I seem to remember that ACT was doing its best in the polls when it concentrated on economic issues, which is why I have generally supported it.

The Herald summarises ACT’s three strikes:

• Offenders will be sentenced to three years in prison without parole if convicted of a third burglary offence.

• Juvenile offenders will not have their convictions treated as strikes unless they are convicted of a further offence in adulthood.

• The third-strike penalty may be overruled by a judge who believed there to be extreme hardship in sentencing the offender to three years in prison.
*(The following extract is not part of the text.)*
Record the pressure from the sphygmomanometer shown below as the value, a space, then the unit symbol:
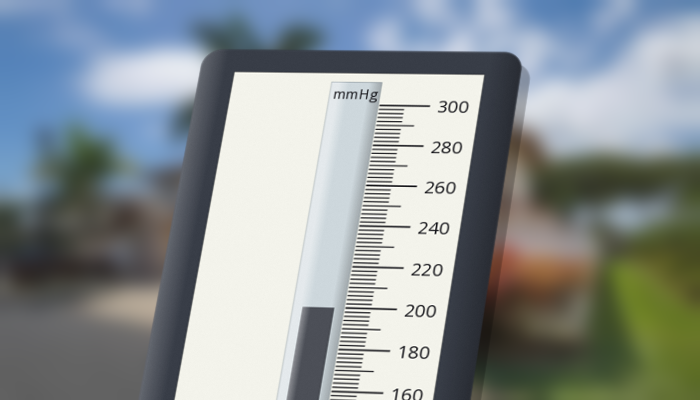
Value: 200 mmHg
PaulL covers the main policy points at Kiwiblog and makes some comments:

Gee, there’s a lot of people talking crap on here today. Luckily some nuggets in there, which include:

  1. The policy only applies to those over 18 on getting their third strike
  2. The policy as proposed is retrospective. That’s a bad idea, and needs to be changed, we don’t want some political parties getting the idea that we agree with retrospective law changes
  3. The policy as proposed can catch someone for three offences all in one go, rather than needing a warning, then a repeat, then a warning, then a repeat. That’s probably also a bad idea and needs changing.
  4. A policy like this is no use without also increasing the clearance rates for burglary investigations. Is it a case of increasing police resourcing, or do they actually know who did most of the crimes and don’t have time/inclination/laws to deal with it? I seem to recall some suggestion that 80% of property crimes are committed by a very small group of people (the ones this law would hopefully lock up)
  5. We also need some attempt to address some of the prompters of crime. That is to say, many people commit crimes to feed their (illegal) drug habit or due to mental health issues. – so both decriminalise drugs, and provide better treatment options for drug and mental health issues.
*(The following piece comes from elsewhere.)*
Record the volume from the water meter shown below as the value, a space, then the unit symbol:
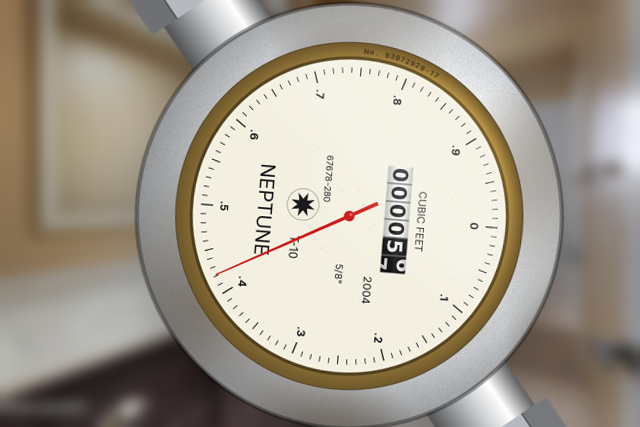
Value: 56.42 ft³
That would be a reasonable and comprehensive policy. Where’s Jamie Whyte on that?

One comment was that “Three years in jail equals about $270,000” – would that sort of money be best to go towards more and longer sentences, or towards prevention, apprehension and conviction under the current laws?

ACT links:

Lawyer Graeme Edgeler has added:

I don’t agree that the policy is retrospective.

The law change being proposed is that those with the prior convictions for burglary must receive a sentence with a non-parole period of at least 3 years. The burglary for which this is imposed must be a burglary committed after the law enters into force.

There is no retrospectivity in this proposal.

Not saying I support it, and you could argue everyone should get at a formal warning, like the three strikes for violent offending regime, but it’s not retrospective.